The group has expressed concern over poor posture and improper working practices.
“While doing a bit of extra work at home may seem like a good short-term fix, if it becomes a regular part of your evening routine then it can lead to problems such as back and neck problems, as well as stress-related illness,” according CSP chairperson Dr. Helena Johnson. “This is especially the case if you’re using handheld devices and not thinking about your posture.”
Without established guidelines, experts suggest that smartphone and tablet users should be aware of the consequences of poor habits while using their devices.
“Unlike desktop computer setups, where there are well-established guidelines based on scientific research, recommendations for people who use touch screens are scarce and sometimes contradictory because they depend on the task you’re doing,” according to Dr. Franklin Tessier, of the University of Alabama.
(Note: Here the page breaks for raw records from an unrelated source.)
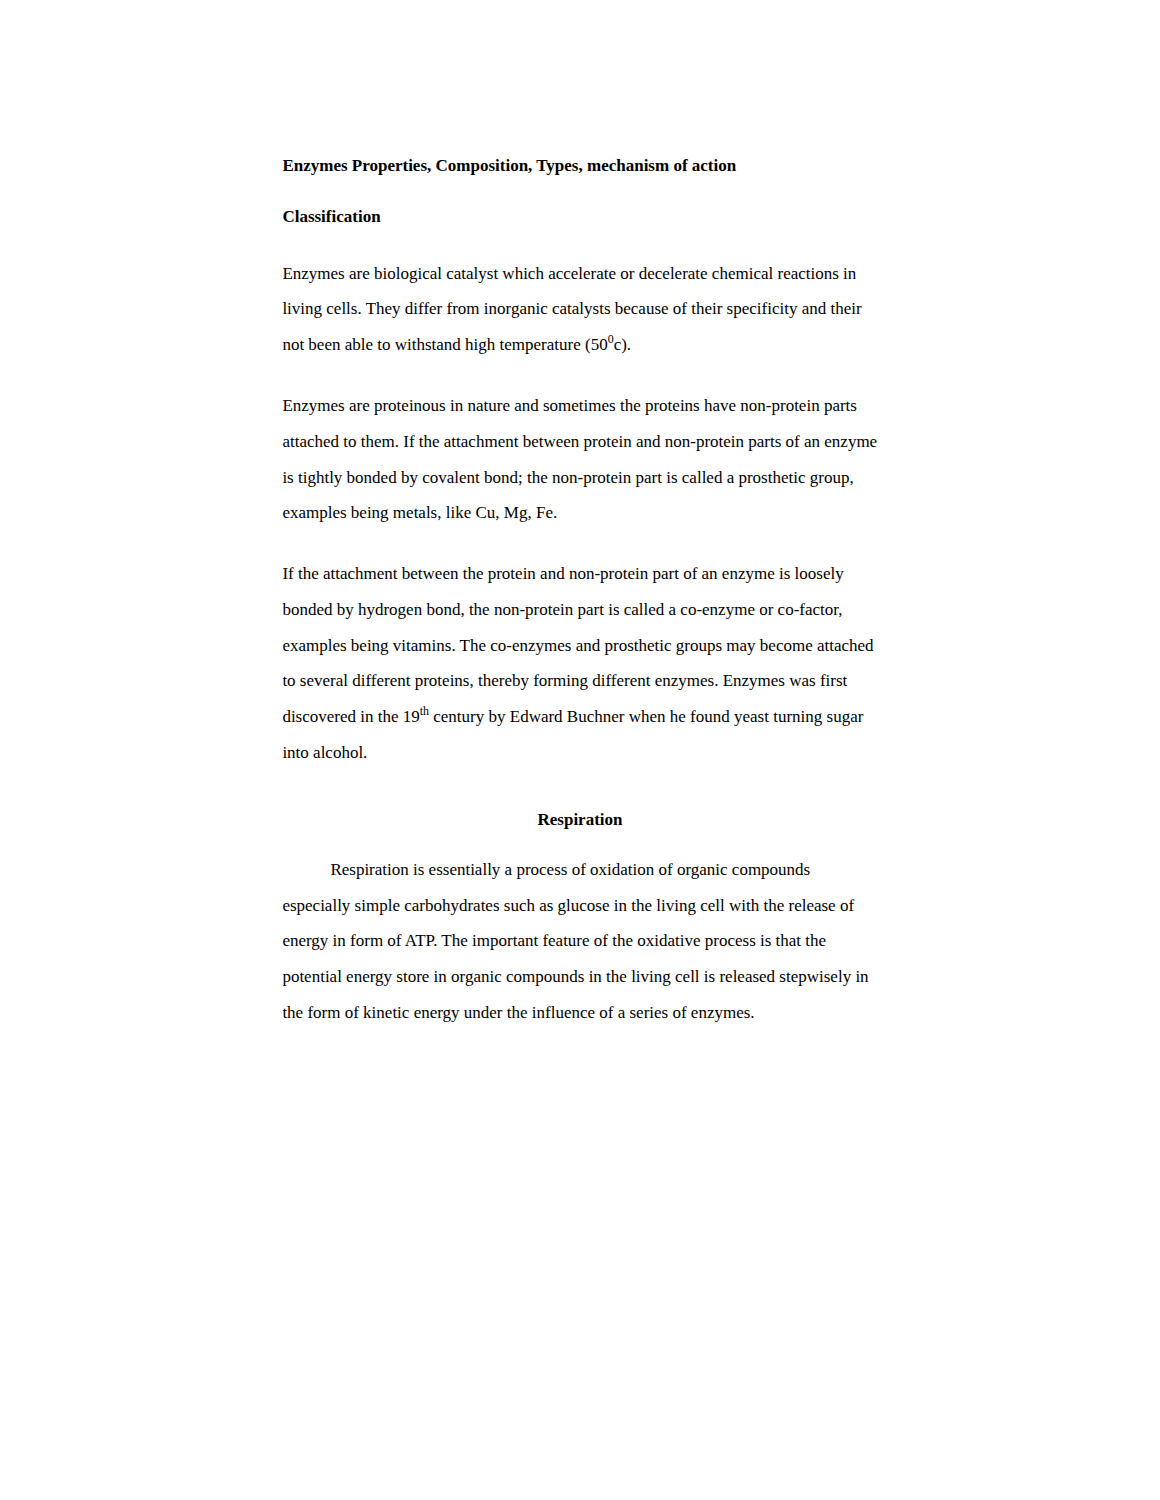Enzymes Properties, Composition, Types, mechanism of action
Classification
Enzymes are biological catalyst which accelerate or decelerate chemical reactions in living cells. They differ from inorganic catalysts because of their specificity and their not been able to withstand high temperature (500c).
Enzymes are proteinous in nature and sometimes the proteins have non-protein parts attached to them. If the attachment between protein and non-protein parts of an enzyme is tightly bonded by covalent bond; the non-protein part is called a prosthetic group, examples being metals, like Cu, Mg, Fe.
If the attachment between the protein and non-protein part of an enzyme is loosely bonded by hydrogen bond, the non-protein part is called a co-enzyme or co-factor, examples being vitamins. The co-enzymes and prosthetic groups may become attached to several different proteins, thereby forming different enzymes. Enzymes was first discovered in the 19th century by Edward Buchner when he found yeast turning sugar into alcohol.
Respiration
Respiration is essentially a process of oxidation of organic compounds especially simple carbohydrates such as glucose in the living cell with the release of energy in form of ATP. The important feature of the oxidative process is that the potential energy store in organic compounds in the living cell is released stepwisely in the form of kinetic energy under the influence of a series of enzymes.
Aside from back and neck problems, users of touchscreen devices also risk hand and finger injury by using excessive force to compensate for a lack of tactile response on touchscreen devices.
Brain damage is another possible risk of excessive use of mobile devices. The World Health Organization placed cell phones under the category of “possibly carcinogenic,” which means additional research is needed to look into the effects of long-term and heavy use of these devices. Several groups and agencies are conducting their own medical research regarding the issue.
Currently, the majority of the scientific community agree that mobile devices do not pose an immediate threat to the brain but they are still working to confirm this theory.
Additionally, the back-lit screens of mobile devices can contribute to sleep disorders.
Dr. Steven Lockley, neuroscientist at the Brigham and Women’s Hospital in Boston, claimed that the blue and green light wavelengths emitted by tablets and smart phones over stimulate users’ brains tricking them into staying awake.
Working with smartphones and tablets can make communication and certain tasks easier, but using them comes with a price. They can be hazardous to your health if used incorrectly.
To avoid neck and back injuries, experts recommend proper posture, frequent breaks, and leaving office work at the office. As a precautionary measure against brain cancer, using headsets for smartphones is encouraged.
Employers can save on chiropractic and health care costs by promoting exercise and minimizing home workloads. Avoiding mobile device use before bedtime will also help users get a good night’s sleep.